90-Day Federal Hiring Freeze Would Impact 19K Jobs, Consultant Estimates
Deltek VP "pretty bullish" on contracting under Trump given new defense spending.
President Trump’s order for a 90-day governmentwide hiring freeze to reduce the federal workforce through attrition will impact about 19,000 jobs, a consulting firm estimates.
Kevin Plexico, vice president for research at Deltek, offered “back of the envelope” calculations in a Feb. 8 webinar to determine the overall number of jobs affected, concluding that in the short term the freeze “would not be very impactful.” Substantial portions of the staff at major defense and law enforcement agencies are exempt from the order Trump signed on Jan. 23, Plexico noted, and thus he subtracted Defense Department civilians (at 759,000 or 37 percent of the 2 million-plus overall federal civilian workforce); the Justice and Homeland Security departments (at 304,000 or 14.7 percent of the total workforce); and Veterans Affairs Department health workers (331,000 employees or 16 percent of the total) from the number of people potentially affected.
That leaves 673,000 employees vulnerable to the freeze, he said. With the attrition rate of 11.1 percent annually, or 0.9 percent monthly, Deltek calculated that attrition during the 90 days would leave 18,675 positions unfilled.
As Government Executive has reported, the exemptions to the freeze are more nuanced and don’t cover the entire Defense Department civilian staff or the entire Veterans Health Administration staff, for instance. There is also some uncertainty as to how the freeze is being implemented across agencies.
The key to determining the longer-term impact of Trump’s workforce policies, Plexico said, is to wait for the Office of Management and Budget and the Office of Personnel Management by April “to come up with [their required] plan to achieve cost savings by reducing federal employees.”
Contractors, “it’s a safe bet,” should look forward to Trump spending more on homeland security, cybersecurity and defense, the consultant said. “DoD has hit the low water mark and started moving in the direction of back up,” he added.

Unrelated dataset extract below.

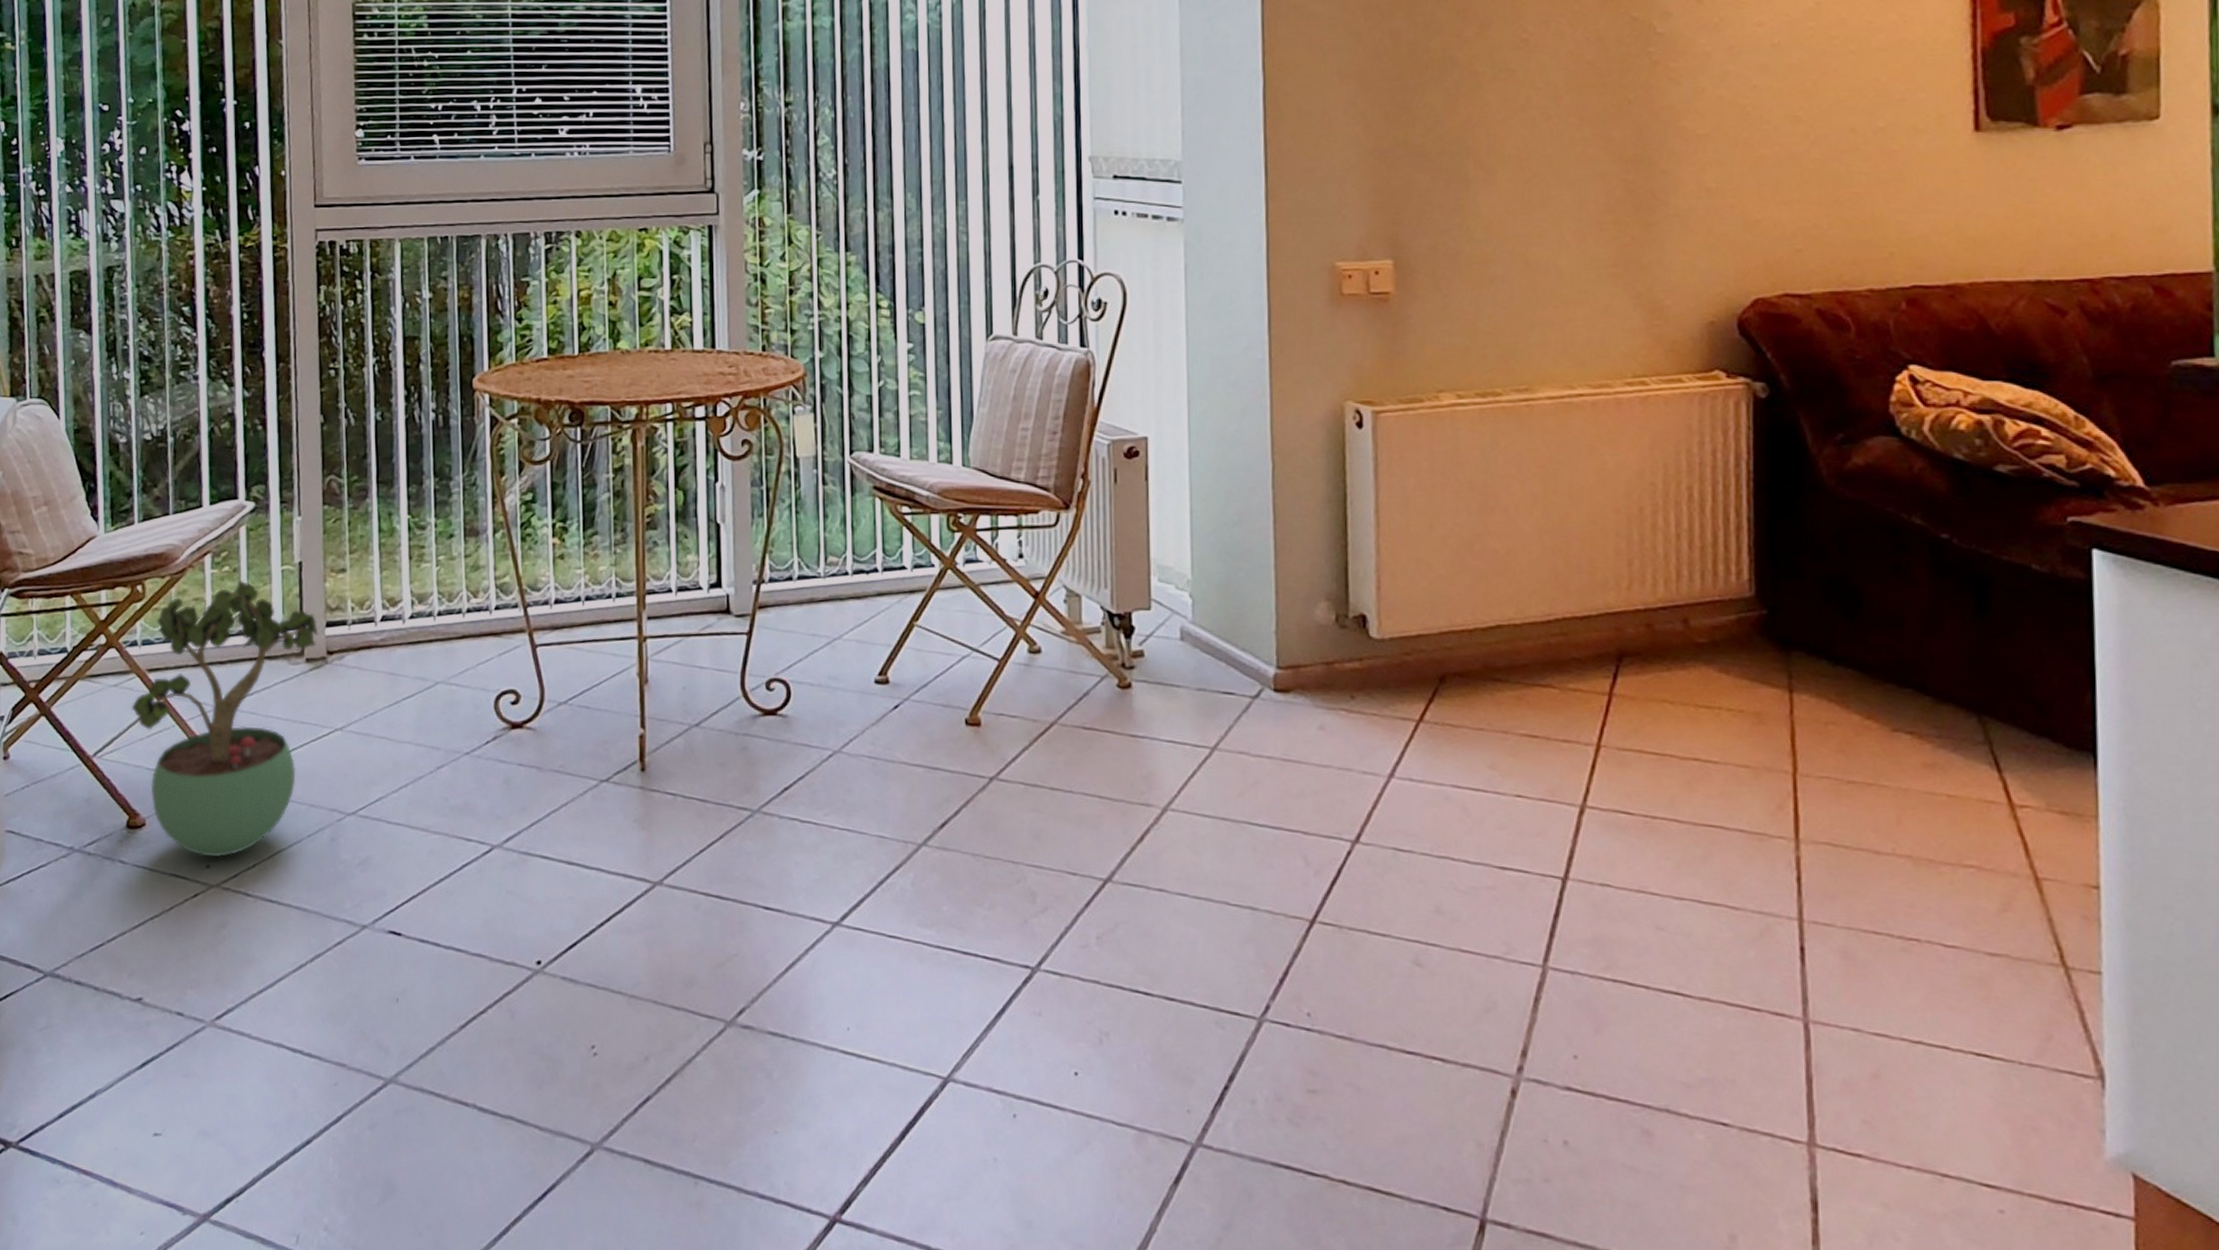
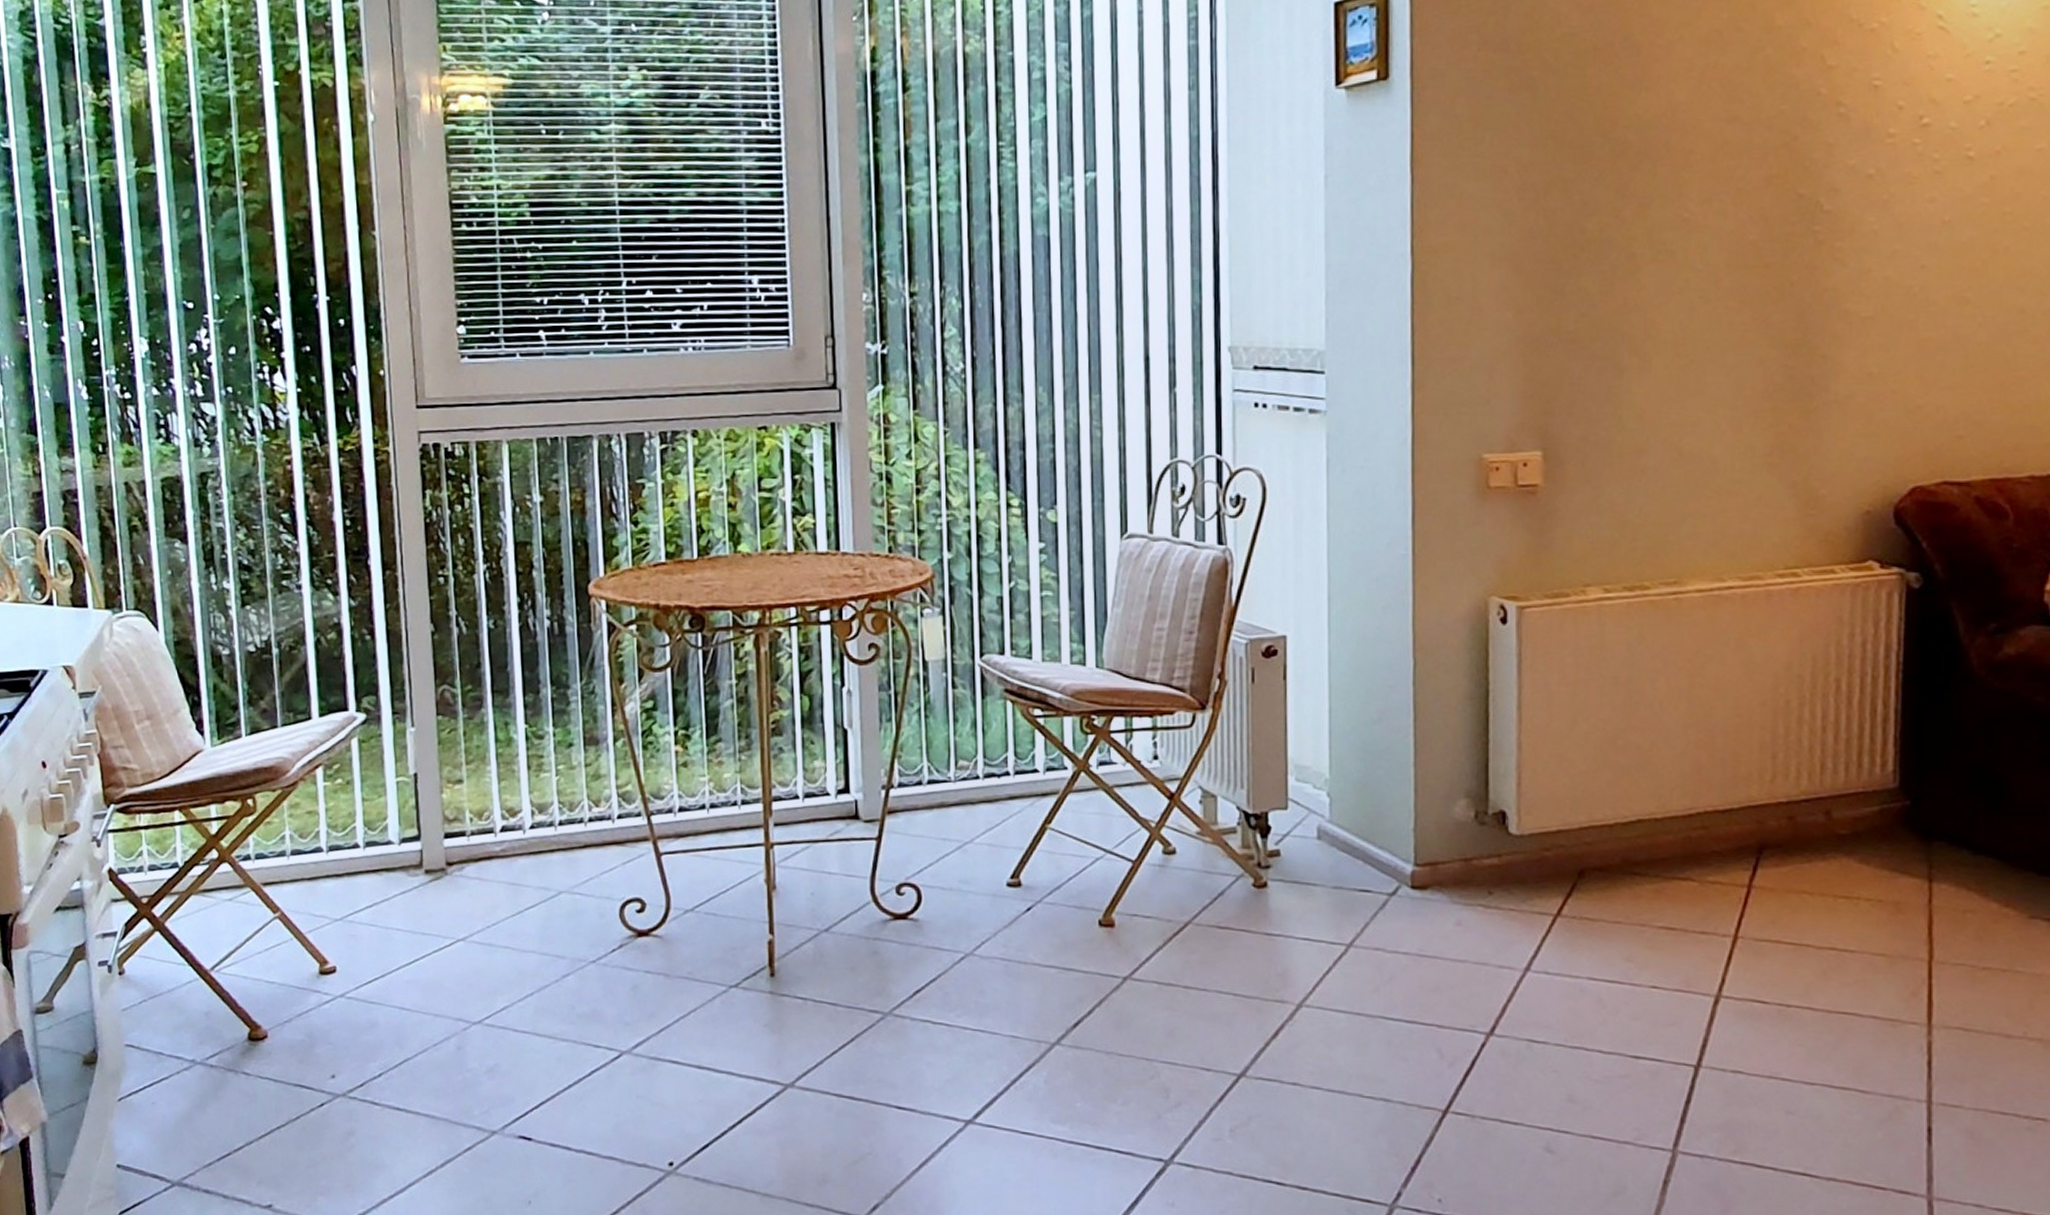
potted plant: present [131,580,318,858] -> none [247,792,437,1068]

And the spending caps under the 2011 Budget Control Act are now for the first time rising—though they’re still there, Plexico noted.
Based on which agencies depend the most on contractors, his firm figures that Homeland Security and Veterans Affairs have the highest volume of contract-transferable dollars, along with the coming multi-agency $9 billion information technology modernization fund. “The VA has support on a bipartisan basis, so there’s not too much headwind,” Plexico said.
Plexico analyzed the Heritage Foundation’s budget blueprint calling for $102 billion in discretionary cuts, which Trump is reportedly embracing. Using Congress’ appropriations categories, the accounts taking the biggest hits would be Interior and Environment (24.7 percent); Energy and Water 17 percent; Transportation and Housing and Urban Development (14 percent); and Labor, Health and Human Services and Education (11.5 percent.)
As for executive orders on regulations in such areas as climate change, Trump “seems to be following the list” he laid out in his campaign and 100-day plan, Plexico said. But the slow pace of filling second and third-tier agency slots, he added, presents challenges. “You can expect him to continue initiatives that are already approved and funded, but don’t expect new initiatives” until the key personnel are in place.